▶ **TO DO**
Write out the data below again, substituting "calibration matrix" for every occurrence of "intrinsic matrix" and keeping everything else unchanged. Leave the pictures out of your answer.

--- AVAILABLE DATA ---

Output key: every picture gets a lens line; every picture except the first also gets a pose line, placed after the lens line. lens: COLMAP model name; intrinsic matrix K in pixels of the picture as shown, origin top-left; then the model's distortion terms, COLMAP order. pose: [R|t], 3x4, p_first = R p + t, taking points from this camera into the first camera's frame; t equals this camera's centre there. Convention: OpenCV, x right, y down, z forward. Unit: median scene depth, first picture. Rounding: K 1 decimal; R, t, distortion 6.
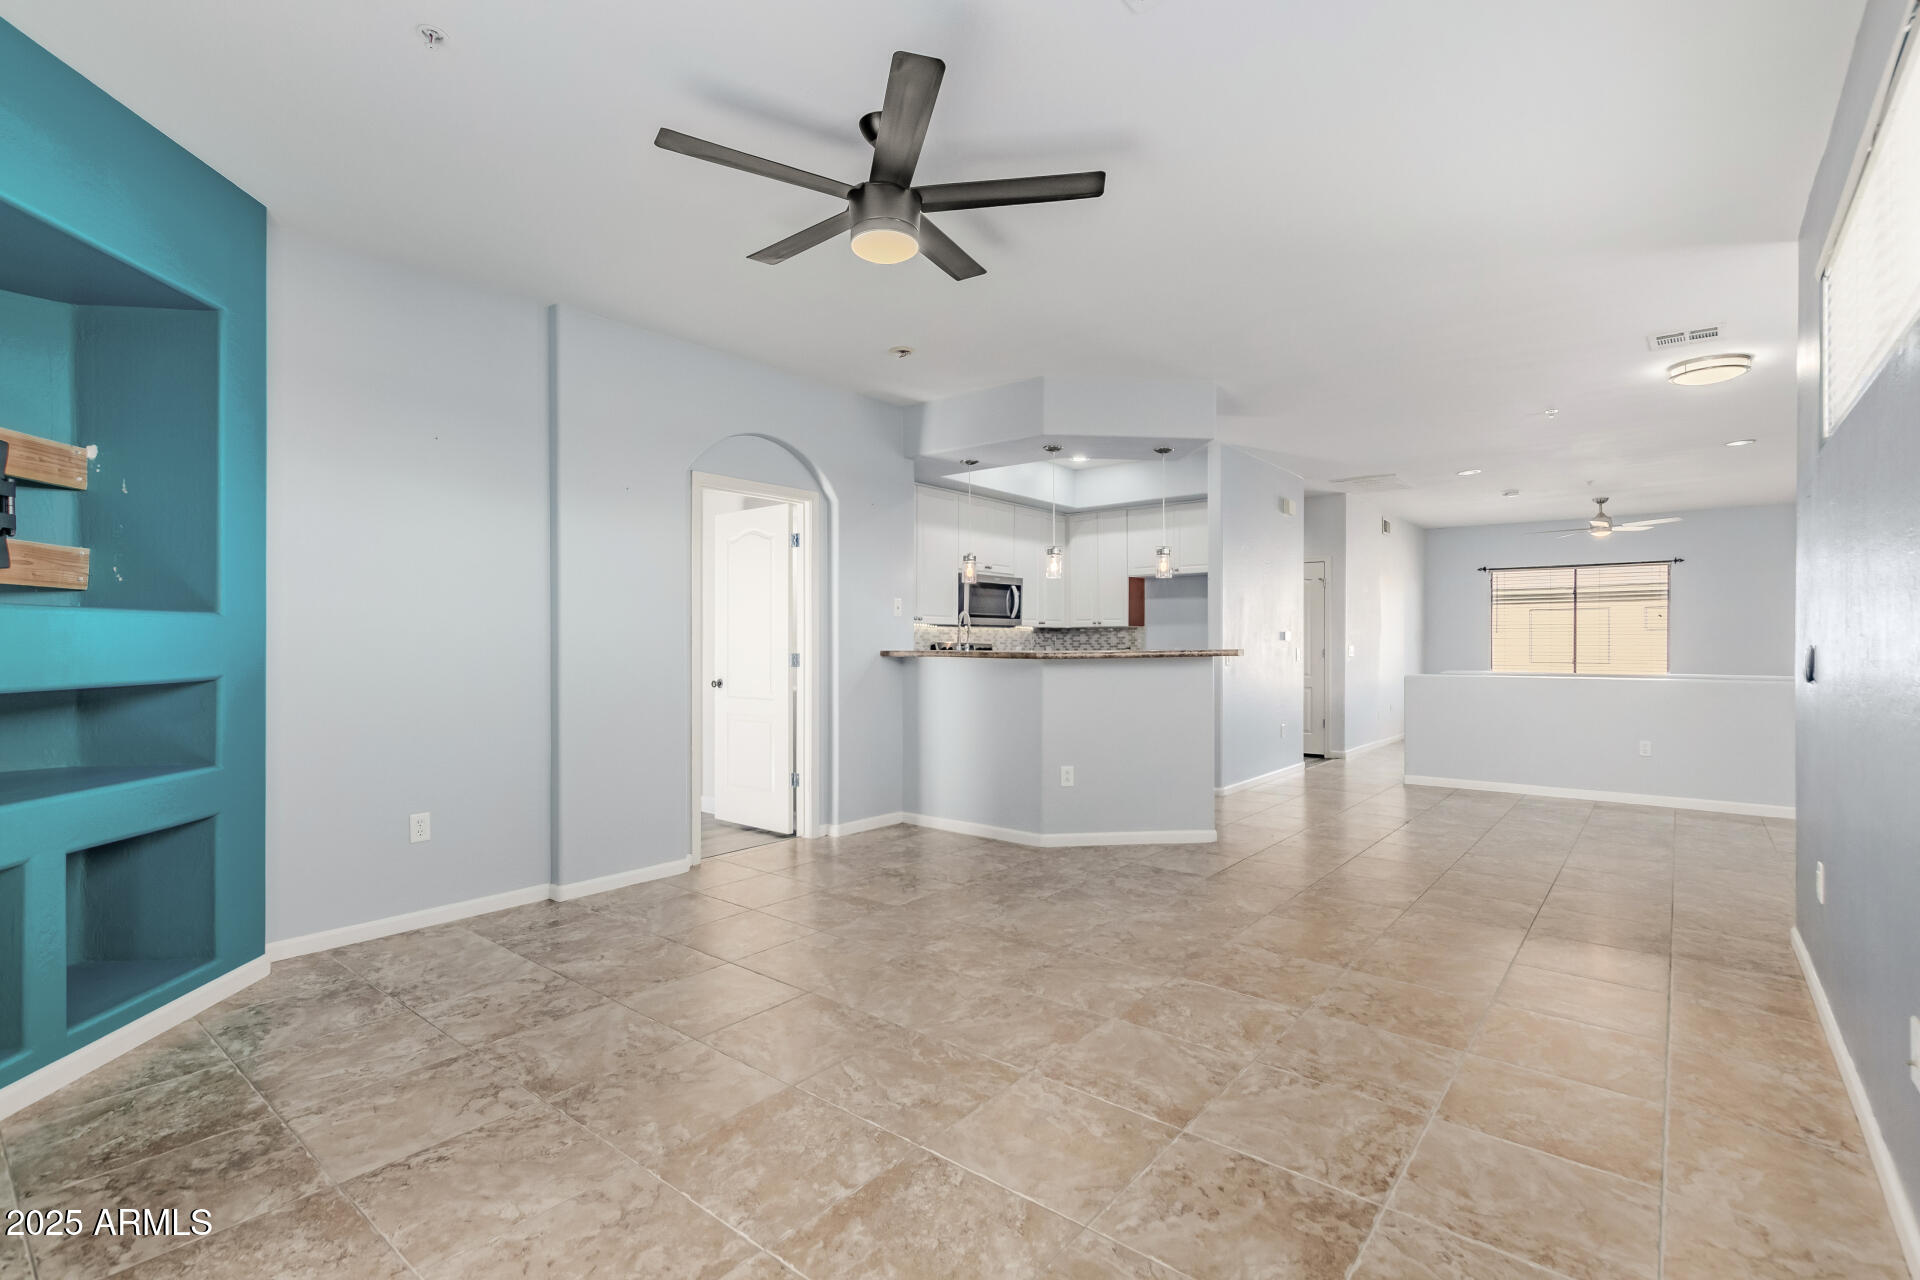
lens RADIAL K [[881.9, 0, 975.6], [0, 881.9, 659.3], [0, 0, 1]] dist [0.011446, -0.006895]
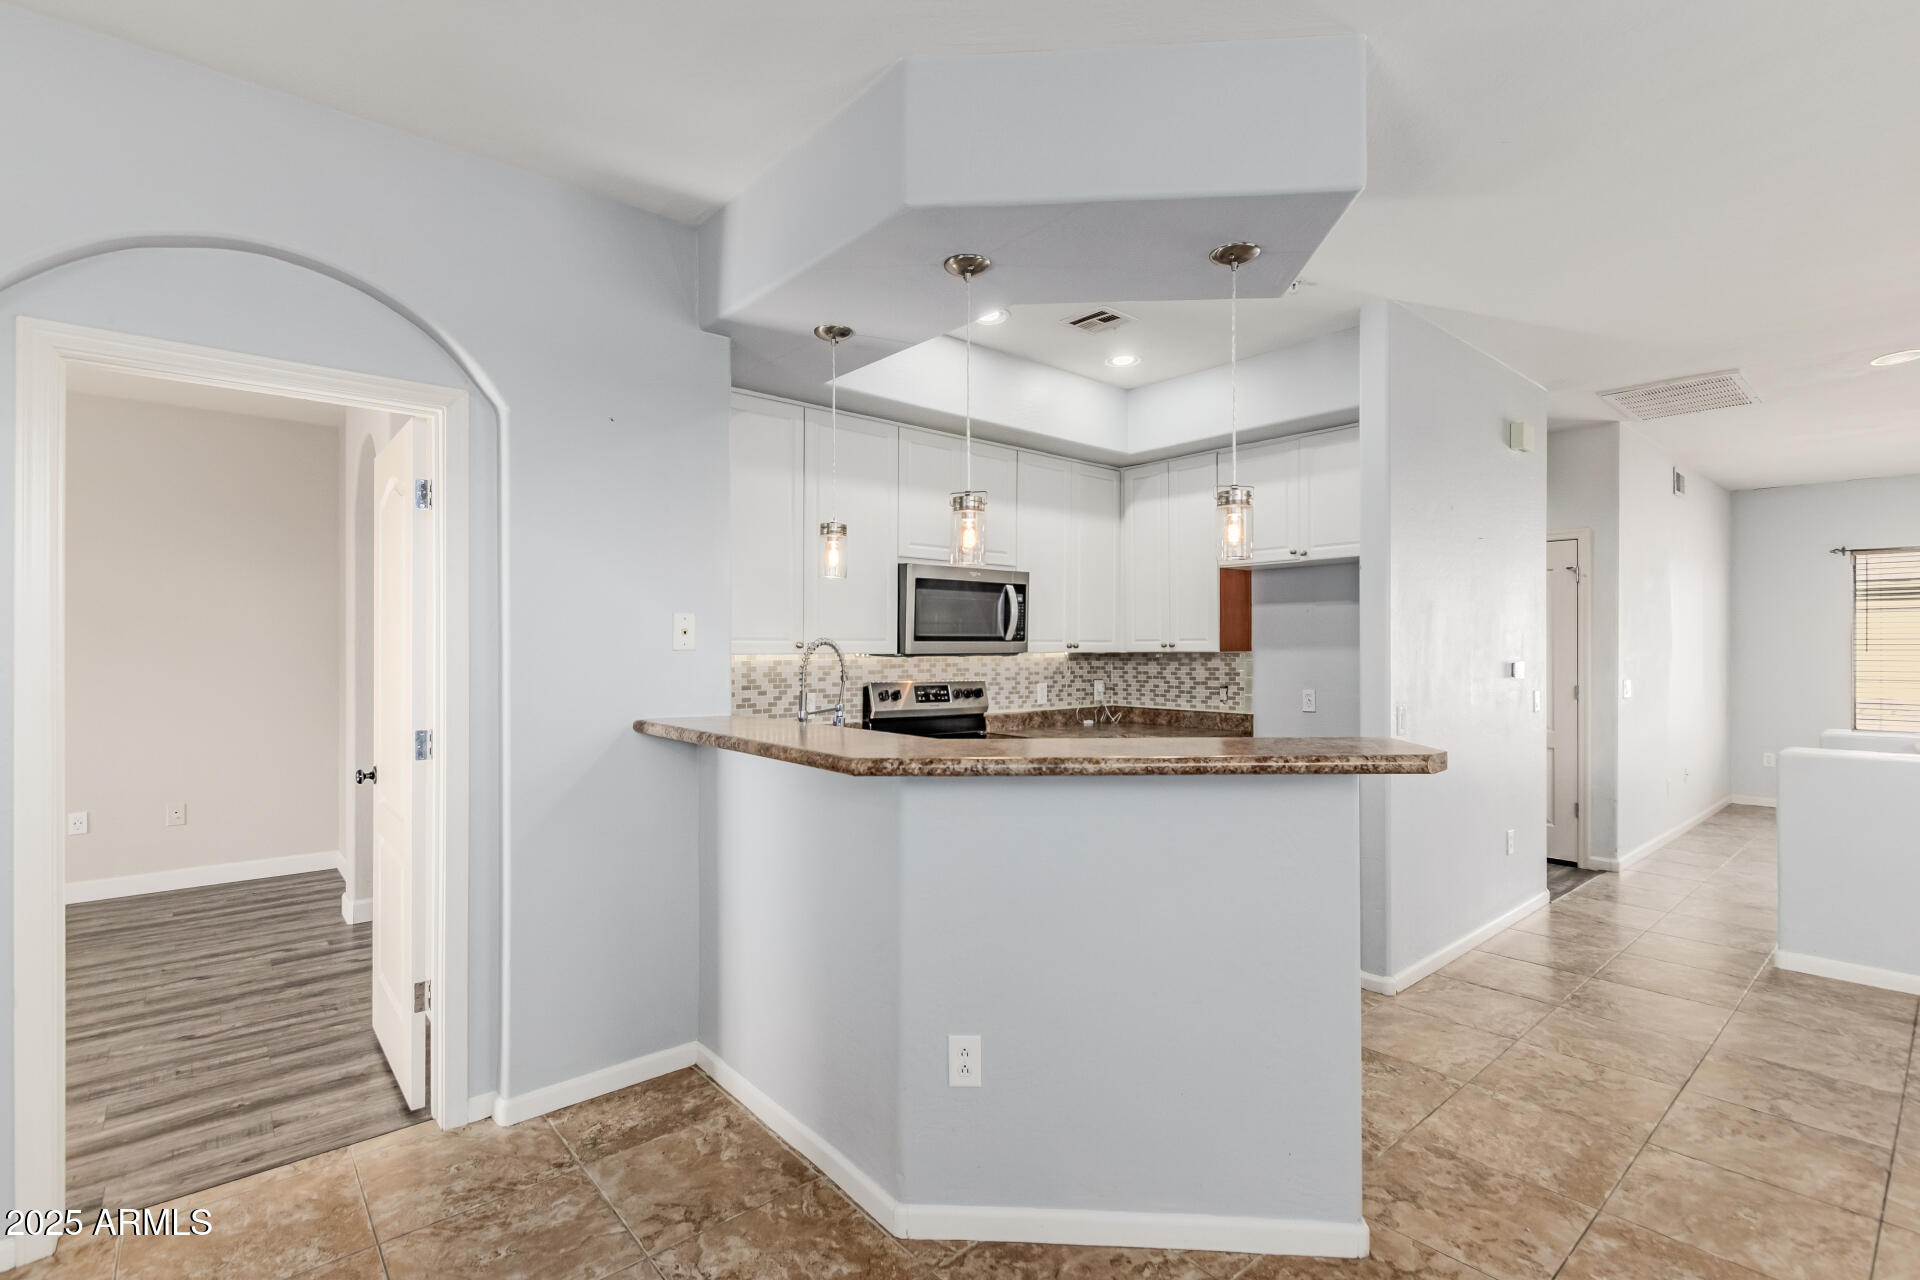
lens RADIAL K [[877.0, 0, 964.8], [0, 877.0, 648.7], [0, 0, 1]] dist [0.003349, -0.000817]
pose [[0.982440, 0.001236, -0.186574, 0.114667], [-0.003955, 0.999891, -0.014203, -0.030438], [0.186536, 0.014692, 0.982338, 0.395137]]
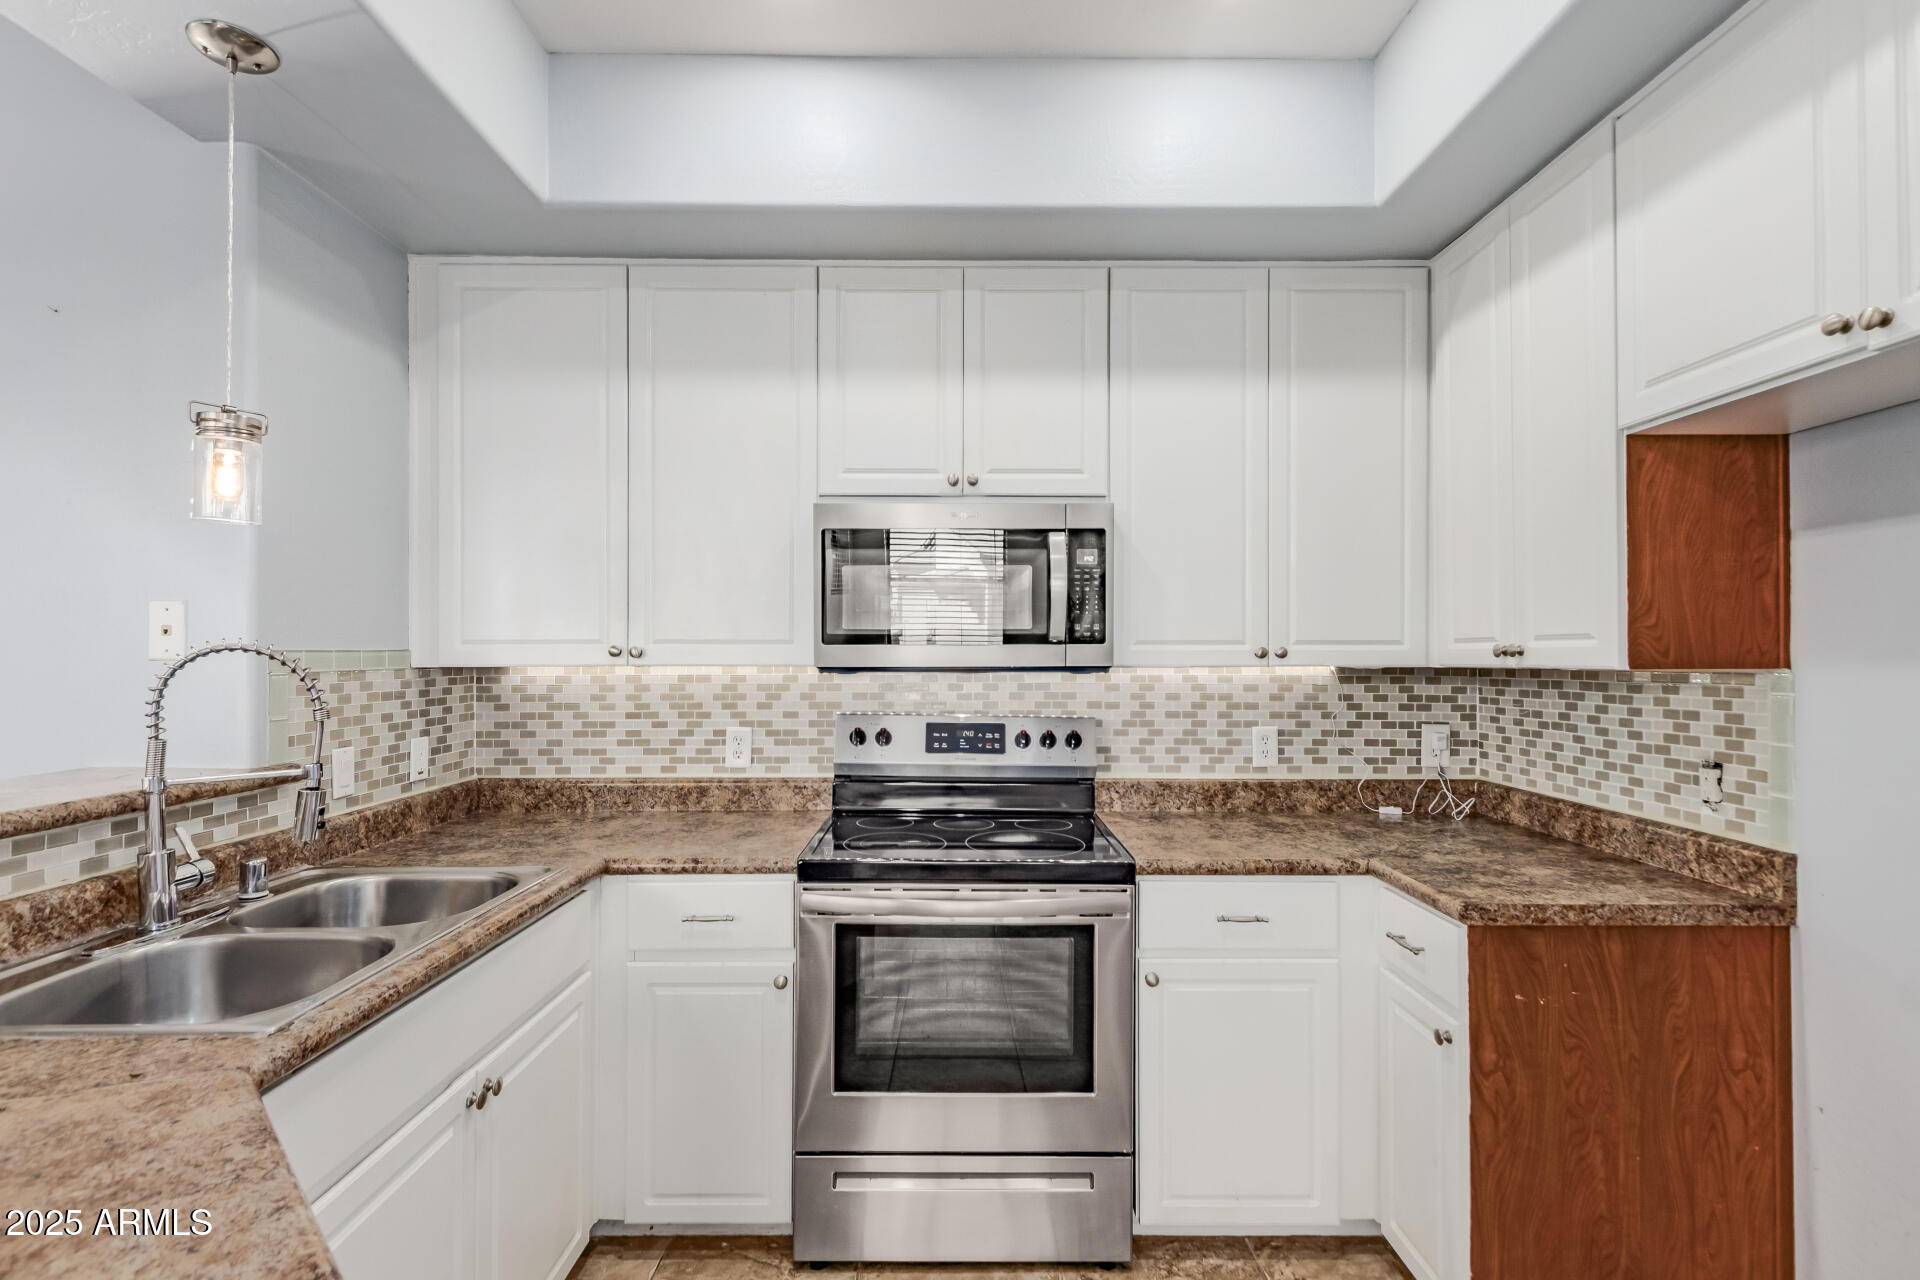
lens RADIAL K [[877.0, 0, 964.8], [0, 877.0, 648.7], [0, 0, 1]] dist [0.003349, -0.000817]
pose [[0.621644, -0.002738, -0.783295, 0.236666], [-0.014474, 0.999783, -0.014982, -0.036842], [0.783166, 0.020651, 0.621470, 0.741919]]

---

▶ **EXPECTED OUTPUT**
Output key: every picture gets a lens line; every picture except the first also gets a pose line, placed after the lens line. lens: COLMAP model name; calibration matrix K in pixels of the picture as shown, origin top-left; then the model's distortion terms, COLMAP order. pose: [R|t], 3x4, p_first = R p + t, taking points from this camera into the first camera's frame; t equals this camera's centre there. Convention: OpenCV, x right, y down, z forward. Unit: median scene depth, first picture. Rounding: K 1 decimal; R, t, distortion 6.
lens RADIAL K [[881.9, 0, 975.6], [0, 881.9, 659.3], [0, 0, 1]] dist [0.011446, -0.006895]
lens RADIAL K [[877.0, 0, 964.8], [0, 877.0, 648.7], [0, 0, 1]] dist [0.003349, -0.000817]
pose [[0.982440, 0.001236, -0.186574, 0.114667], [-0.003955, 0.999891, -0.014203, -0.030438], [0.186536, 0.014692, 0.982338, 0.395137]]
lens RADIAL K [[877.0, 0, 964.8], [0, 877.0, 648.7], [0, 0, 1]] dist [0.003349, -0.000817]
pose [[0.621644, -0.002738, -0.783295, 0.236666], [-0.014474, 0.999783, -0.014982, -0.036842], [0.783166, 0.020651, 0.621470, 0.741919]]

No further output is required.